Per cercare di capire la situazione attuale, bisogna tornare indietro a più di un anno, cioè a Wimbledon 2012, quando Federer accusò i primi gravi dolori alla schiena nella partita giocata e vinta con Malisse. All’ora sembrava solo un episodio isolato, anche perché lo svizzero aveva concluso la stagione con buoni risultati.
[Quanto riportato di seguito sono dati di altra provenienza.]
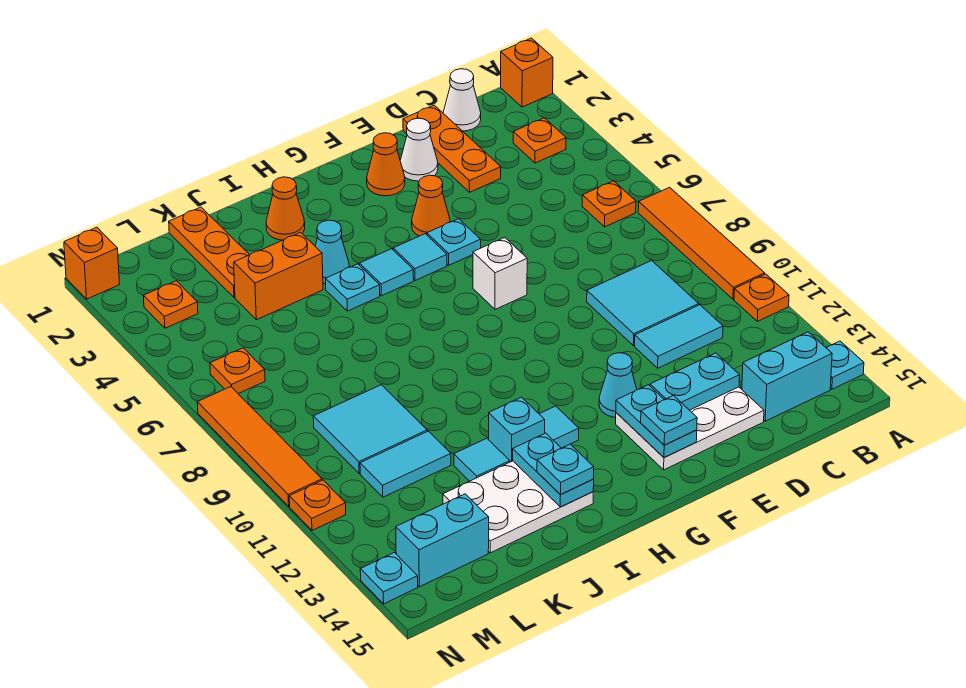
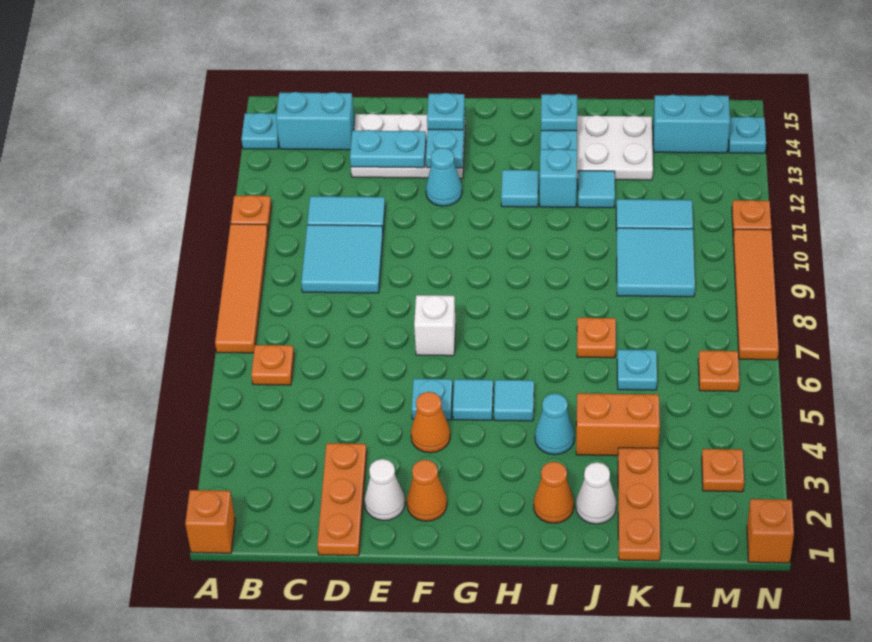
orange 1x1 plate [513,118,566,163] -> orange 1x1 plate moved to [577,318,616,358]
white 1x1 cone [443,69,481,131] -> white 1x1 cone moved to [576,462,616,524]
cyan 1x1 plate [326,264,380,311] -> cyan 1x1 plate moved to [617,349,657,390]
Le cose hanno preso una piega decisamente diversa quest’anno: poca preparazione a causa della tournée in Sud America, dove ha disputato solo partite d’esibizione; il cambiamento della sua programmazione per poter rifiatare durante la stagione e gli ormai cronici dolori alla schiena hanno condizionato, e non poco, le performance del campione di Basilea.

images (1)Tutti motivi da prendere inevitabilmente in considerazione per esaminare la situazione, non dimenticando però la carta d’identità, che il prossimo 8 agosto farà segnare 32 anni. Il leggero calo di velocità, i riflessi quel poco più lenti, sono stati i motivi che hanno fatto decidere Roger a cambiare racchetta. Ha lasciato la sua storica Wilson da 90 pollici, per un nuovissimo prototipo da 98 pollici, che gli dovrebbe permettere più margine d’errore, più potenza, ma forse meno precisione, per poter tenere i durissimi scambi da fondo campo.

La strada per trovare la giusta sintonia con il nuovo attrezzo è ancora lontana. Alcuni esperti del settore infatti si dicono scettici del fatto che Federer possa decidere di tenere quest’ultima racchetta. Io credo che se Federer recuperasse la consueta condizione psicofisica, farebbe bene a tornare alla 90, adattissima per il suo tennis. Il dubbio però è se Roger possa più tornare quello di prima. Staremo a vedere.

Nel frattempo stringiamo i denti e proseguiamo accompagnando il Re nella usa prossima battaglia, sostenendolo e incoraggiandolo sotto le sue insegne. Il Re è quindi caduto? No! Sta ancora lottando per aumentare le sue conquiste e far sognare i suoi sudditi.